Some time last year my then 15 year old walked in the house almost 10pm on a school night. Last I’d spoken to them, they let me know they were on the way home…hours before that. I hadn’t been able to reach them or their friends since. Of course, we live in New York City, which isn’t the safest place, so when hours pass and I can’t get through to my child, I’m a bundle of nerves. This child that Great Spirit saw fit to bless me with (I have to remind myself of that sometimes) waltzed in the house and informed me they’d been in the Bronx, which was a good 2 hours away from where we lived. Not only was it so far, but they weren’t allowed to be in any other other borough outside of ours other than Manhattan. I happened to be on the phone with a very dear friend of mine and she could hear how angry I was. She reminded me not to parent from a space of ego, that’ll damage my relationship with my kid. Instead, check the ego and then parent from a healthier space.

Turns out, something major did happen that day and my kid truly did need my help to understand the situation. It was an adult situation they shouldn’t have been in, but there were no responsible adults in the vicinity and my kid felt the need to act and help their friend. Had I corrected my kid from the space I was in when they walked in, they would’ve shut down and not shared with me. Does this mean they got away without being punished? Not at all. They weren’t punished as harshly as they would’ve been though. They were punished for choosing not to communicate with me. The phone wasn’t dead, they just chose not to use it. Communication is something I work on with this particular child, and they’re really getting it now. I’m grateful I’ve had my village to help me when I wanted to go off on these teens of mine, or when I was doubting myself as a mother, or any of the other many things.

I have learned through my village just how loving and amazing people can be. I’ve also learned that there are still wounds I’m healing and they can impact the choices I make if I allow them to.

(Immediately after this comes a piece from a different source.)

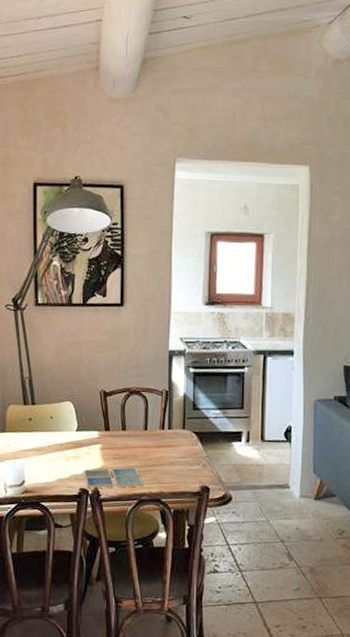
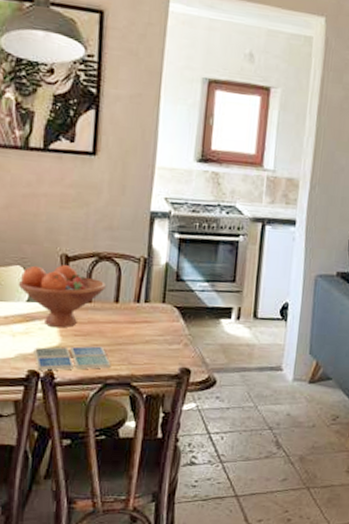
fruit bowl: none [69,399,137,453] -> present [18,265,107,328]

I’m still learning to be able to receive from others what I would give freely. I don’t feel lonely and overwhelmed all the time because I know there are those from my village who allow me to fully be me and won’t judge the human feelings. They won’t label me a bad mother if I say I’m feeling overwhelmed today and like I’m failing as a mother. As one of my friends so gracefully put it, “Those kids have it good! They eat seaweed for snacks and have a mother who not only tells them but shows them day in and day out that they are loved. Even with all the mushy kisses and hugs. The kids don’t know a harsh life because you’re not harsh to them, and they can count their blessings for that.” And just like that, I’m reminded that there is something I’m doing right.

Adults need villages just as much as children do. I feel for those who have no support system and no village behind them. I know how important it’s been for me. Something I learned many years ago after a near-death experience was to let people know while they’re here that they’re loved and supported and appreciated. It doesn’t do any good to say it when people are gone, so I want them to know while they’re here to hear it, that they are loved and appreciated. So my friend, if you’re reading this and don’t have a village to support you, consider me part of your village. You are valuable. You are needed. You are appreciated. You are honored just for being you. And you are loved.